The `alias` method is used to rename columns in expressions. It helps when you want to create a new column name after applying an expression.

In [31]:
# Create a new column 'double_age' and rename it using 'alias'
df = df.with_columns((pl.col('age') * 2).alias('double_age'))
print(df)

shape: (3, 5)
┌─────────┬─────┬─────────────┬────────────┬───────────┐
│ name    ┆ age ┆ city        ┆ double_age ┆ age_group │
│ ---     ┆ --- ┆ ---         ┆ ---        ┆ ---       │
│ str     ┆ i64 ┆ str         ┆ i64        ┆ i64       │
╞═════════╪═════╪═════════════╪════════════╪═══════════╡
│ Alice   ┆ 25  ┆ New York    ┆ 50         ┆ 20        │
│ Bob     ┆ 30  ┆ Los Angeles ┆ 60         ┆ 30        │
│ Charlie ┆ 35  ┆ Chicago     ┆ 70         ┆ 30        │
└─────────┴─────┴─────────────┴────────────┴───────────┘


### 3. Operations with LazyFrames (Lazy Execution)
Lazy execution allows you to build a sequence of transformations that will only be executed when you explicitly ask for the result (e.g., `with collect()`).

**Why LazyFrames?**

LazyFrames are useful for performance optimization, especially with large datasets.
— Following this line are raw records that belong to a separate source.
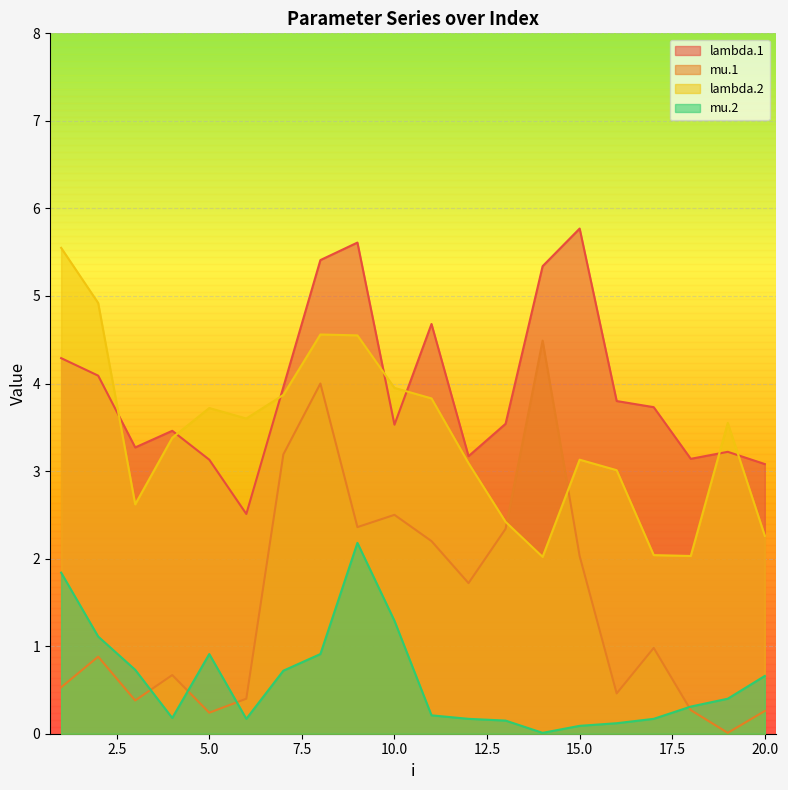

Which category has the lowest value across all series?

19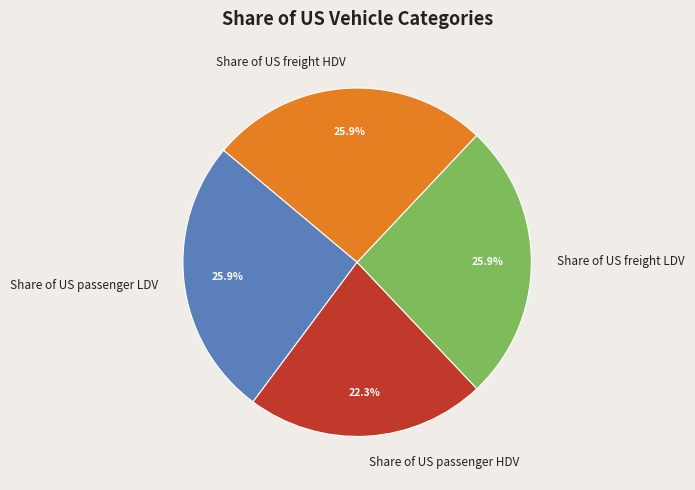

True or false: Share of US passenger HDV accounts for 10% of the total.

False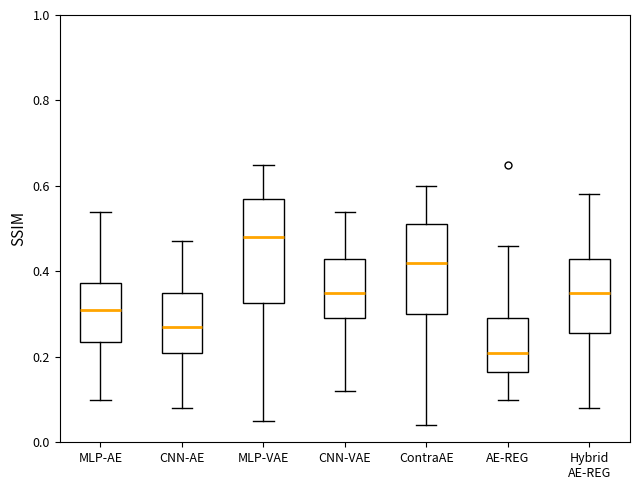

Which box's median line is the highest?

MLP-VAE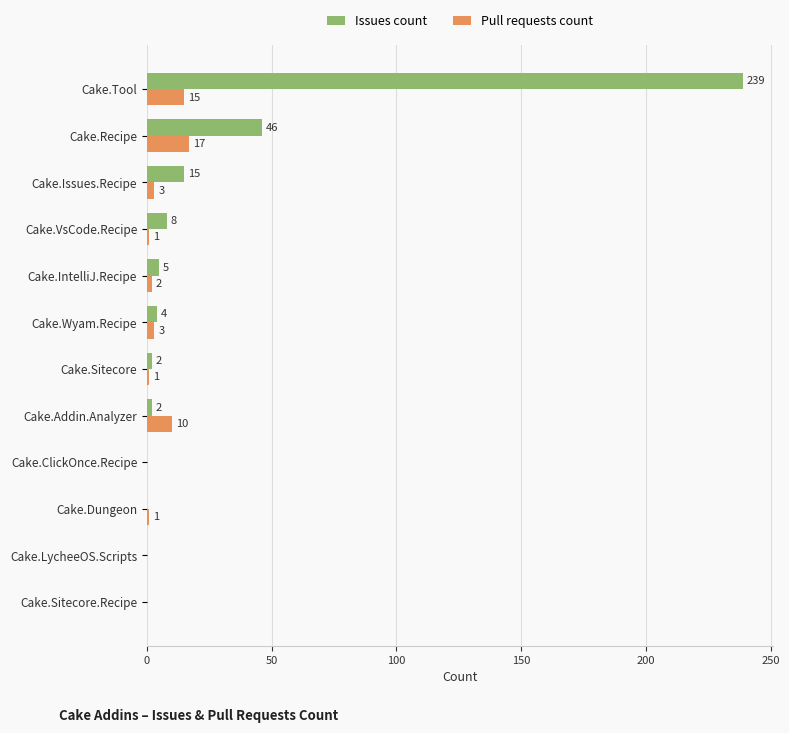

How many data points does each series have?

12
The operations are not executed immediately, but are optimized and then run together.

**Creating a LazyFrame**

You can create a **LazyFrame** from a `DataFrame` by calling `.lazy()`.

In [33]:
# Convert the DataFrame into a LazyFrame
lazy_df = df.lazy()

# Perform multiple transformations on the LazyFrame
result = lazy_df.filter(pl.col('age') > 30).select(['name', 'double_age'])

# Trigger execution by collecting the results
final_result = result.collect()
print(final_result)

shape: (1, 2)
┌─────────┬────────────┐
│ name    ┆ double_age │
│ ---     ┆ ---        │
│ str     ┆ i64        │
╞═════════╪════════════╡
│ Charlie ┆ 70         │
└─────────┴────────────┘


**Explanation:**

- A `LazyFrame` is created by calling `.lazy()` on a `DataFrame`. Then we apply transformations (filter and select) to it.
- The actual execution occurs only when `collect()` is called. This allows Polars to optimize the execution plan, improving performance.